- **Extracted text**
◇ ◇ ◇ ◇ ◇

South Dakota Right to Life President Dr. Fred Deutsch offers the following column in response to a February 26th Article by Dana Ferguson appearing in the Sioux Falls Argus Leader, which Dr. Deutsch contends contains questionable statements and misrepresented the nature and provisions of the bill. Fred offered a response to the Argus Leader, but indicates that they refused to print it, and that the Argus “stands by Dana Ferguson’s reporting” and “won’t be running this response.”
Today, the Governor signed the bill into law. And we have Fred’s response for your consideration:

On February 26, 2018, the Argus Leader published an article written by Dana Ferguson.
That article, from beginning to end, contains false statements of fact and completely misrepresents the nature and provisions of South Dakota’s S110 bill.
The bill establishes that the abortion industry in SD uses biased practices when it comes to compliance with current informed consent law and lays out numerous findings of fact about the many ways the industry is not in compliance.
Because people have inquired about that article I write to set the record straight.
Ferguson, throughout the article, promotes the false inference that S110 creates new requirements for Planned Parenthood. It does not.
Further, she does not identify the one single thing the statute actually does, which is to expand previously authorized counseling for pregnant mothers at registered pregnancy help centers. We believe this law is necessary because Planned Parenthood continues to fail to comply with South Dakota’s 2005 Informed Consent Laws, the decisions of the Federal Courts, and the orders of the Federal Courts.
Some history is helpful here.

◇ ◇ ◇ ◇ ◇

- **Recorded information**
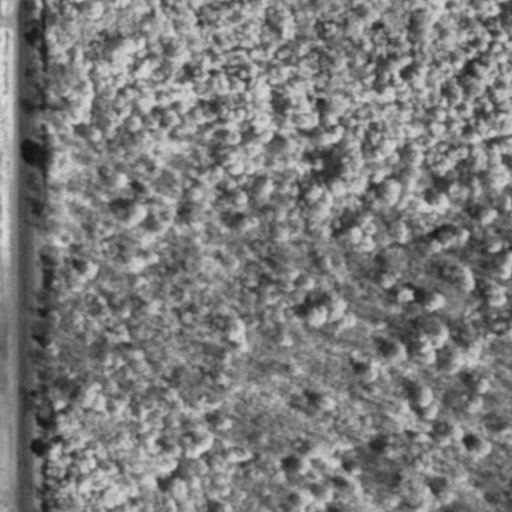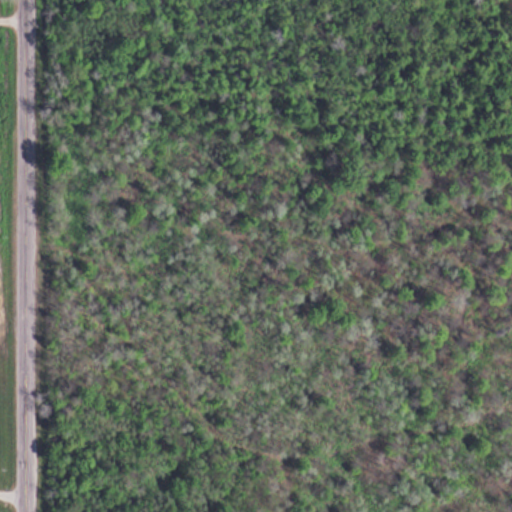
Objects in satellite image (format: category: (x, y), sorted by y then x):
road: (12, 18)
road: (25, 256)
road: (233, 422)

◇ ◇ ◇ ◇ ◇

- **Problem requirements**
Edit the column's passage from "The bill establishes" up to and including "is helpful here.", putting "pregnant women" in place of "pregnant mothers". You can leave the material aside; none of it is needed here.

- **Solution**
The bill establishes that the abortion industry in SD uses biased practices when it comes to compliance with current informed consent law and lays out numerous findings of fact about the many ways the industry is not in compliance.
Because people have inquired about that article I write to set the record straight.
Ferguson, throughout the article, promotes the false inference that S110 creates new requirements for Planned Parenthood. It does not.
Further, she does not identify the one single thing the statute actually does, which is to expand previously authorized counseling for pregnant women at registered pregnancy help centers. We believe this law is necessary because Planned Parenthood continues to fail to comply with South Dakota’s 2005 Informed Consent Laws, the decisions of the Federal Courts, and the orders of the Federal Courts.
Some history is helpful here.